New year count downs usually lead to midnight on the first of January. Midnight, of course, is an arbitrary construct - maybe we should count down to true solar midnight instead? The goal then becomes calculating when solar midnight will occur, and to convince all your friends to countdown to that time instead. I will focus on the former and leave the latter to you.
Solar Midnight
According to Wikipedia, solar midnight happens halfway between sunset and sunrise, when the sun is closest to nadir (down).
Unfortunately, it's hard to observe the position of the sun at night directly. With clear days around the end of December and periodic sextant measurements of the position of the sun around noon, you could come up with a pretty good estimate though: 12 hours after when the sun is highest on the sky.
Thankfully for us, it's also possible to make predictions with a python library called astropy!
Astropy
I've played around with astropy a little bit for various projects, but found this was a pretty easy routine to come up with (especially since AI did most of it). Behind the scenes, astropy pulls astronomical ephemeris data from a few sources like this one. That data contains historical and prediction position information about objects in the solar system.
We can use this to find the exact time when the sun is lowest in the sky at our new years party.

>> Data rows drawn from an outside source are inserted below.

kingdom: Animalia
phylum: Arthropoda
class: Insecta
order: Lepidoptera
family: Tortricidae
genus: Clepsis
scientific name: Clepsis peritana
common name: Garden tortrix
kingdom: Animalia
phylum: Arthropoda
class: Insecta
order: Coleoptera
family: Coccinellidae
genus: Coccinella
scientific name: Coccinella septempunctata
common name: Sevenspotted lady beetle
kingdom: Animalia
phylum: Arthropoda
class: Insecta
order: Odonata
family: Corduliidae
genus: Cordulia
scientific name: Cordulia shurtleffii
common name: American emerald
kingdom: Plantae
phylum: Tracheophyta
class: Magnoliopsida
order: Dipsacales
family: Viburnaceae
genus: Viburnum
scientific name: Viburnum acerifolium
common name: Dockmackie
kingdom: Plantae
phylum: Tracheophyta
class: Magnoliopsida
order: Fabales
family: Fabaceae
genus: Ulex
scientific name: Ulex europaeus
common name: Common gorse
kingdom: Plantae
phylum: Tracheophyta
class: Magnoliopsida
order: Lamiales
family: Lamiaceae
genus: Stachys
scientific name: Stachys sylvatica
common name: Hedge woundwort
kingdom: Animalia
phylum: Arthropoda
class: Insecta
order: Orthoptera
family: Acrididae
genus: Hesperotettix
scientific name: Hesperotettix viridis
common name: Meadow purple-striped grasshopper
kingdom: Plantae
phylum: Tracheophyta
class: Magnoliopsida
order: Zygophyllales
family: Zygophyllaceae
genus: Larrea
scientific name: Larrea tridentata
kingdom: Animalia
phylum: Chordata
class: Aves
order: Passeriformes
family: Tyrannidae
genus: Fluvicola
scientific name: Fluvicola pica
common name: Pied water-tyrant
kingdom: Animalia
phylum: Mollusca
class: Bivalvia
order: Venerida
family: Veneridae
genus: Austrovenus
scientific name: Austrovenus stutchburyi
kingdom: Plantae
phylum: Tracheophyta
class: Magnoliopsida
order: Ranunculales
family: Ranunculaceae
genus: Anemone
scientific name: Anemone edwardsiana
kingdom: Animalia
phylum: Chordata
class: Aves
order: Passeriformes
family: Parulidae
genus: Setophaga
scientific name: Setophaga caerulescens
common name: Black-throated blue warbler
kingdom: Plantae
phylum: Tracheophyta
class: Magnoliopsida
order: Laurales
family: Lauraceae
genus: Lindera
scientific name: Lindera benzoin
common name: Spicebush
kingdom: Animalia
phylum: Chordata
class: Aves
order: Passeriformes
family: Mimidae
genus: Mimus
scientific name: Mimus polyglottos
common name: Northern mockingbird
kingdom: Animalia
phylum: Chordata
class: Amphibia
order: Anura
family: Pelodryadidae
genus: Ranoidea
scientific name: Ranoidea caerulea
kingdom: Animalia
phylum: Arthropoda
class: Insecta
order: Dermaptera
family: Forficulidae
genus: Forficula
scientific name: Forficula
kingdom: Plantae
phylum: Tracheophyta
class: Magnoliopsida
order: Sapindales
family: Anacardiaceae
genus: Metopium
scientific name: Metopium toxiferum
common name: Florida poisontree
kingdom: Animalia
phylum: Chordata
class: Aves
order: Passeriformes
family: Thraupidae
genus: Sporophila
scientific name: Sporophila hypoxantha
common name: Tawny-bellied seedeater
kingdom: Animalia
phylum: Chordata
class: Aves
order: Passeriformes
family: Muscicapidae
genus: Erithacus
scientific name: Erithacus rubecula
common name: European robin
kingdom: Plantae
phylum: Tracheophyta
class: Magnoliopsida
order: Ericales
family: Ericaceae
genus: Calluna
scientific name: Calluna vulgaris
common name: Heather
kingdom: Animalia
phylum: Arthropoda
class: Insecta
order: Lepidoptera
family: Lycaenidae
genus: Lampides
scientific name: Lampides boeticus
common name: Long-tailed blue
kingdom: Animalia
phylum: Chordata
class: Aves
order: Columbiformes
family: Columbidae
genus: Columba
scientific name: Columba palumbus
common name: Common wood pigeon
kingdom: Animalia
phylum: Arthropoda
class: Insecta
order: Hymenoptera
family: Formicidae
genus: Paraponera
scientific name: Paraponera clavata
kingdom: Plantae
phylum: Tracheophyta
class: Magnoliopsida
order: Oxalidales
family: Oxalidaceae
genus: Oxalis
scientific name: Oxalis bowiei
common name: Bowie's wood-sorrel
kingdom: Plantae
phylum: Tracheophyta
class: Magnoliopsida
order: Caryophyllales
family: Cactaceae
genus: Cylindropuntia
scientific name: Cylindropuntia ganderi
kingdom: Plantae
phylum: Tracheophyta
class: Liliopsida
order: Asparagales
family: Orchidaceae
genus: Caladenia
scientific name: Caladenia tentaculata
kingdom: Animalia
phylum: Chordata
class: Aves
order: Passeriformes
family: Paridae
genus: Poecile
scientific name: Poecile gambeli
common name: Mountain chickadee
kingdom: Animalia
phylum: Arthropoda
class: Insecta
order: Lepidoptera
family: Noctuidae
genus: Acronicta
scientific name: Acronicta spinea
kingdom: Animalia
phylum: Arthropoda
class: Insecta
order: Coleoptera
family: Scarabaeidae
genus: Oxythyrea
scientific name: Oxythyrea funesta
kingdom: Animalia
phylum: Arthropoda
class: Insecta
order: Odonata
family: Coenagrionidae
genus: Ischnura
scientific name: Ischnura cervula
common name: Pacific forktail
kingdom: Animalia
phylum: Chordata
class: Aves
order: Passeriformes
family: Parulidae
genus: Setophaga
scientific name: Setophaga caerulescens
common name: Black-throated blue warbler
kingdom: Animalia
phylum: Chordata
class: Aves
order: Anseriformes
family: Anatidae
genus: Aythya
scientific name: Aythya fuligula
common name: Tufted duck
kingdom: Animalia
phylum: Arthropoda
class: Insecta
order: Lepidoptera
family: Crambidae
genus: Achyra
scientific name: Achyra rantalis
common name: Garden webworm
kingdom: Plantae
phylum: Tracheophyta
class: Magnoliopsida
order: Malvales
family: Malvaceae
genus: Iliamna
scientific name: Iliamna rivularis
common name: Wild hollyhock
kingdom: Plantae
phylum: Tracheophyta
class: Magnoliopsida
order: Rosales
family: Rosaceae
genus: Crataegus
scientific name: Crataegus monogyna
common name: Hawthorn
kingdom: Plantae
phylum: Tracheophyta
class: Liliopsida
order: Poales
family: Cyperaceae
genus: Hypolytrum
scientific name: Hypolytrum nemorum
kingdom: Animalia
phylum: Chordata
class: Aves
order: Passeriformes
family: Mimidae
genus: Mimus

Of course this is all location dependent, so start with that.
import astropy.coordinates as ac
location = ac.EarthLocation(
lat=..., lon=..., height=0)
Then we need a rough guess for when solar midnight will occur - normal midnight will do for this.
import astropy.time as at
tz = ZoneInfo("America/New_York")
start = datetime(2025, 1, 1, 23, 30, tzinfo=tz)
end = datetime(2026, 1, 1, 0, 30, tzinfo=tz)
Next, we need a function to query the position of the sun at a given sample time. This converts the 3D position of the sun into an AltAz - an altitude and azimuth on the sky at the given location. The sun will generally be at some negative altitude during the night.
def solar_altitude_at(time):
time = at.Time(time, format='jd')
altaz_frame = ac.AltAz(
obstime=time, location=location)
sun = ac.get_sun(time)
sun_altaz = sun.transform_to(altaz_frame)
return sun_altaz.alt.degree
Finally, we can run a search for the true minimum by giving scipy the start, end, and query objective function.
import scipy.optimize
result = scipy.optimize.minimize_scalar(
solar_altitude_at,
bounds=(lower_bound.jd, upper_bound.jd),
method="bounded")
solar_midnight = at.Time(
result.x, format='jd')
Results
Plotting the azimuth of the sun at various times through the night looks about right:
With the final result for exact solar midnight for my location:
2026-01-01 00:22:51.594465-05:00
See you then!
PS: I think you could come up with at least the longitude of my party from this, but maybe even the exact lat/lon. Good luck.